De Heere kan tot verzekering van het geloof het vonnis van de vrijspraak met kracht in 't geweten bekend maken, alsof het met een hoorbare stem tot ons gesproken wordt. Ds. B. Srnytegelt noemt dat de onmiddellijke verzekering die sommigen ontvangen. Maar de meesten worden middellijk verzekerd/ daar vele vromen zich mede behelpen moeten en daar ze doorgaans de weg mee overbrengen, zegt deze oudvader. Hij bedoelt dus dat dit meer Gods gewone weg is. We mogen deze middellijke verzekering niet gering achten en mogen de Heere niet dwingen de weg te gaan, die wij de juiste voor ons achten. En de onmiddellijke verzekering dus ook niet normatief voor allen stellen. Ds. A. Hellenbroek stelt in zijn bekende leerboekje voor de catechisatie de vraag wat de voornaamste en eigenlijke rechtvaardigmakende daad van het geloof is? Zijn antwoord is dat het die daad der ziel is waardoor zij met overgegeven genegenheid de Heere Jezus als de enige oorzaak van haar zaligheid, met verloochening van zichzelf en alle andere dingen of personen, begeert en dadelijk aangrijpt. Zo zien we dat het geloof rechtvaardigend van aard is en het geloof in de Heere Jezus Christus de rechtvaardigheid meebrengt. Gods Woord spreekt er zo ook over: Die in de Zoon gelooft, heeft het eeuwige leven; maar die de Zoon ongehoorzaam is, die zal het leven niet zien, maar de toorn Gods blijft op hem.

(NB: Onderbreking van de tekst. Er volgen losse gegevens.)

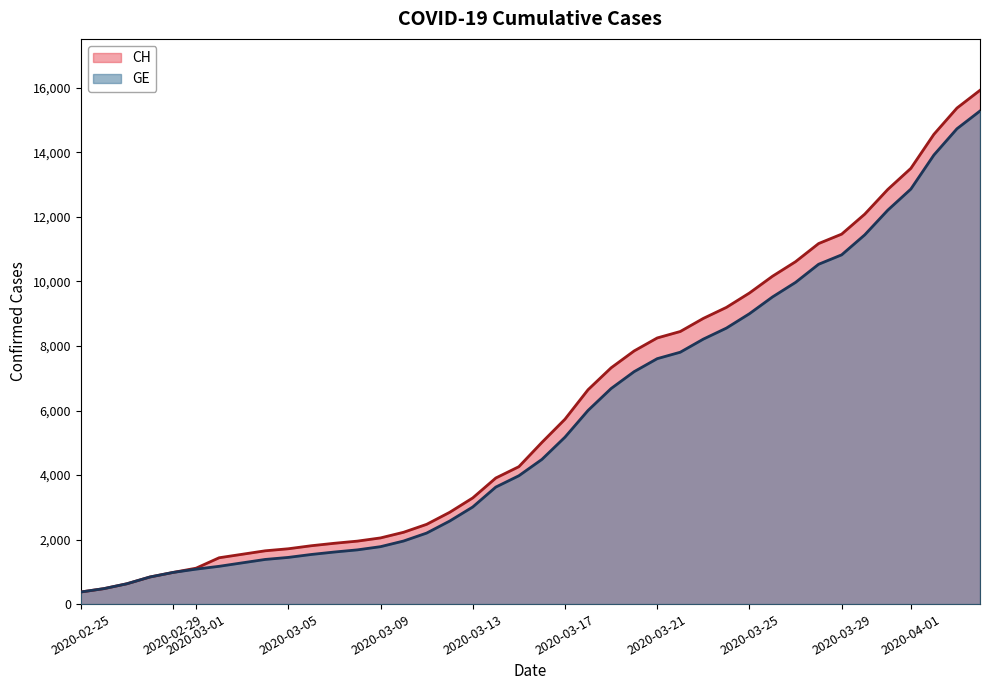

The value of CH at 2020-03-13 is 762. True or false?

False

Gods Woord en onze belijdenis spreken niet van een rechtvaardiging zonder geloof. Ursinus, de opsteller van de Catechismus schrijft zelfs in de toelichting op Zondag 23 Zonder deze toeëigening onzerzijds (door het geloof, H.R) geschiedt de Goddelijke (toerekening) niet, maar het is noodzakelijk dat ze beide samengaan. Beide zijn het werk van de Heilige Geest. Vandaar dat ook in de verklaring van Zondag 23, vraag 60, gezegd wordt: In zo verre, dat wil zeggen indien althans, ik zulke weldaad met een waar geloof aanneem. Zie ook vraag 45 van Het Kort Begrip: En dat ik die niet anders dan door het geloof kan aannemen."

Wat betekent het, dat Gods kinderen worden opgewekt tot een nieuw leven?

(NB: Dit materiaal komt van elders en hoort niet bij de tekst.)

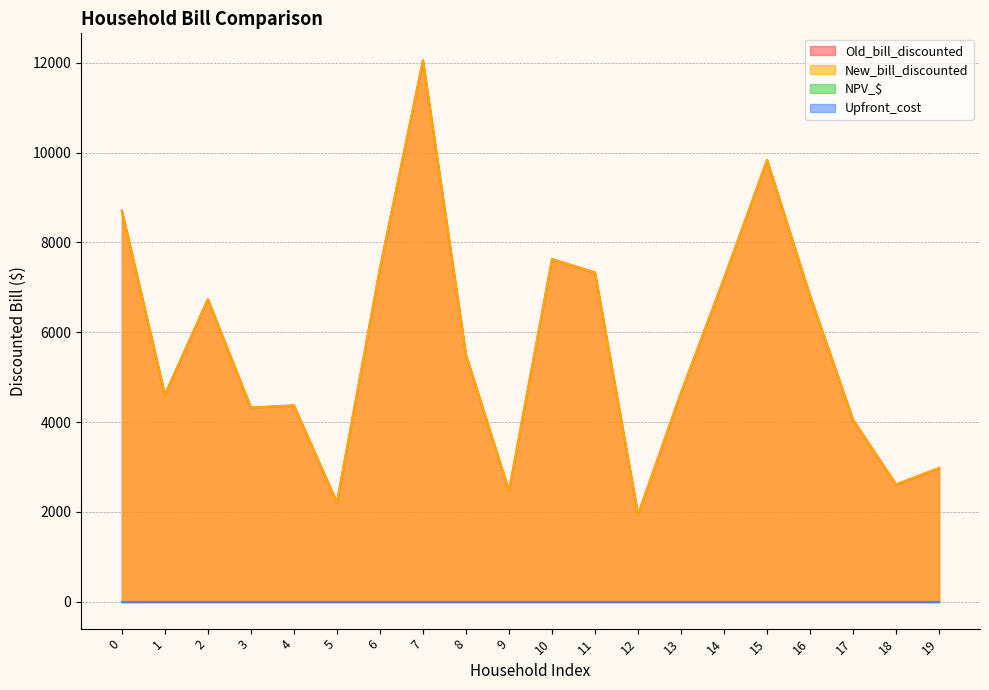

Where is Old_bill_discounted nearest to the value 6996?

16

"Christus verwierf niet alleen de rechtvaardiging, de vergeving van de zonden, maar ook de vernieuwing van het leven. Onze Catechismus wijst erop, dat het onmogelijk is, dat iemand die door een waar geloof In Christus is ingeplant, niet zou voortbrengen vruchten der dankbaarheid. Die Hij verlost, vernieuwt Hij ook naar Zijn beeld. Beide zegeningen zijn in Christus één. Ze kunnen niet van elkaar gescheiden worden. Net zomin als dit kan van het licht en de warmte van de zon.

De goede werken zijn geen grond voor de rechtvaardiging. Dat is alleen het werk van Christus. Maar zodra we door het geloof in Christus zijn ingelijfd, komen de vruchten der dankbaarheid. Want het geloof werkt door de liefde. Jakobus wijst er terecht op, dat het geloof zonder de werken een dood geloof is. Hij geeft als voorbeeld aan, dat Abraham en Rachab de verzekering van hun rechtvaardigheid hebben ontvangen toen ze goede werken voortbrachten. Dus ook voor het geloofsleven is het van de grootste betekenis goede werken te doen. Het geloof zal tanen als daar geen hartelijk verlangen naar is en ze niet beoefend worden.

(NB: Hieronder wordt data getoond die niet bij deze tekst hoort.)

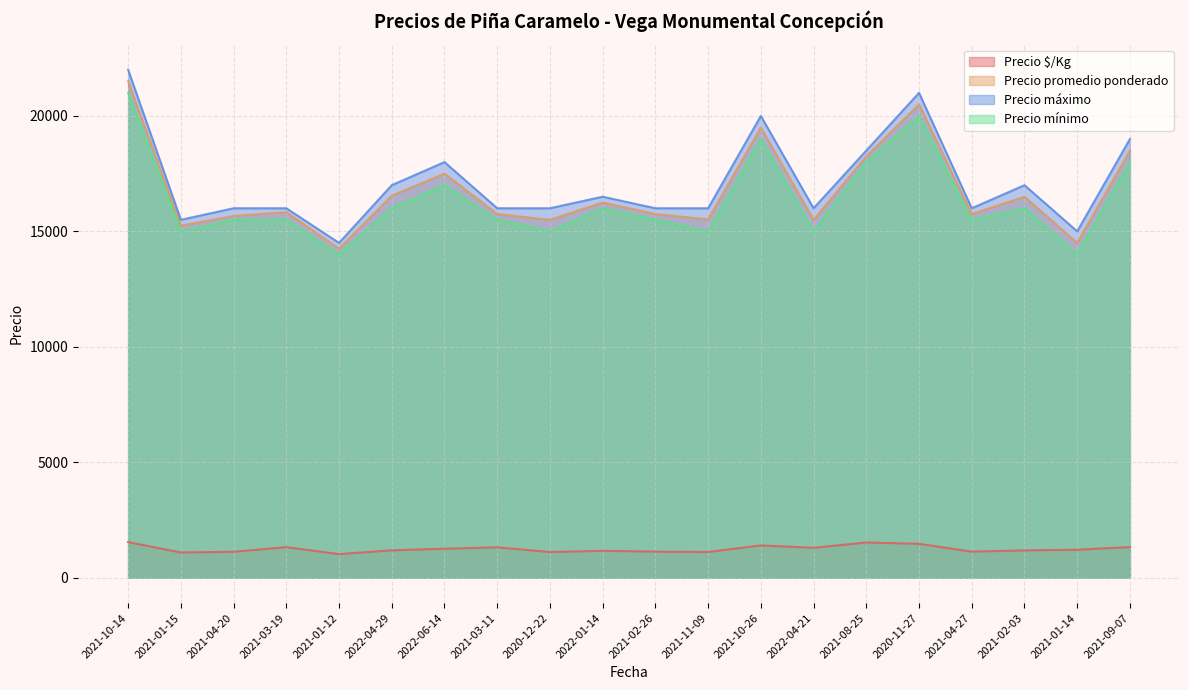

Reading right to left, transcribe all the data shown in this chart.

Precio $/Kg: 1321	1208	1179	1125	1464	1521	1292	1393	1109	1125	1161	1107	1312	1250	1182	1018	1319	1119	1089	1536
Precio promedio ponderado: 18500	14500	16500	15750	20500	18250	15500	19500	15520	15750	16250	15500	15750	17500	16545	14250	15833	15667	15250	21500
Precio máximo: 19000	15000	17000	16000	21000	18500	16000	20000	16000	16000	16500	16000	16000	18000	17000	14500	16000	16000	15500	22000
Precio mínimo: 18000	14000	16000	15500	20000	18000	15000	19000	15000	15500	16000	15000	15500	17000	16000	14000	15500	15500	15000	21000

Nu kunnen geen goede werken voortgebracht worden, als er geen geloofsgemeenschap met Christus is. In de gelijkenis van de wijnstok en de ranken geeft de Heere daar onderwijs over. Zoals de rank geen vrucht draagt als hij niet met de wijnstok verbonden is, zo kan ook geen gelovige vruchten dragen in het doen van goede werken, als hij niet leeft uit Christus. Onze goede werken zijn geen grond voor de rechtvaardiging, maar ze zijn vrucht van de rechtvaardiging. Eerst is er de inplanting in Christus. En dan komen de vruchten van de dankbaarheid."

Hoe merkje, dat je opgewekt bent tot een nieuw leven?

"Uit het voorgaande blijkt, dat er een nieuwe koers in het leven gekomen is, als men is wedergeboren en tot het geloof in Christus is gekomen. Dat gaat niet buiten de persoonlijke ervaring om. 'Wat een lust was, wordt een last en wat een last was, wordt een lust'. Toch zal geen kind van God daar bij kunnen leven. Het geldt ook hier, dat de rechtvaardige door het geloof zal leven. En niet door het geloof in z'n bekering, maar door het geloof in Christus. Want Hij is ook gegeven tot heiligmaking. Het mag tot bemoediging zijn, als men ervaren mag, dat er een nieuwe koers in ons leven is gekomen, maar dat is geen voorwerp van het geloof. Het kan zo spoedig anders zijn, omdat je ondervindt, tot alle boosheid geneigd te zijn en te blijven. De oude mens is niet dood, al kreeg hij de doodsteek. Christus alleen is de hoop der Zijnen, ook voor de heiliging. Dat maakt werkzaam in het gebed: "O, Zoon, maak ons Uw beeld gelijk'. De heiliging is een voortgaand proces, dat samenhangt met het afsterven van de oude mens en de opstanding van de nieuwe mens. Calvijn acht hem het meest gevorderd, die zichzelf het meest mishaagt en die zich vanuit het slijk naar God heen haast. Hier is dus geen plaats voor triomf antatisme van gearriveerde christenstrijders."

De opstanding is ook een onderpand van onze zalige opstanding. Betekent dat, dat de gelovigen niet bang mogen zijn voor de dood?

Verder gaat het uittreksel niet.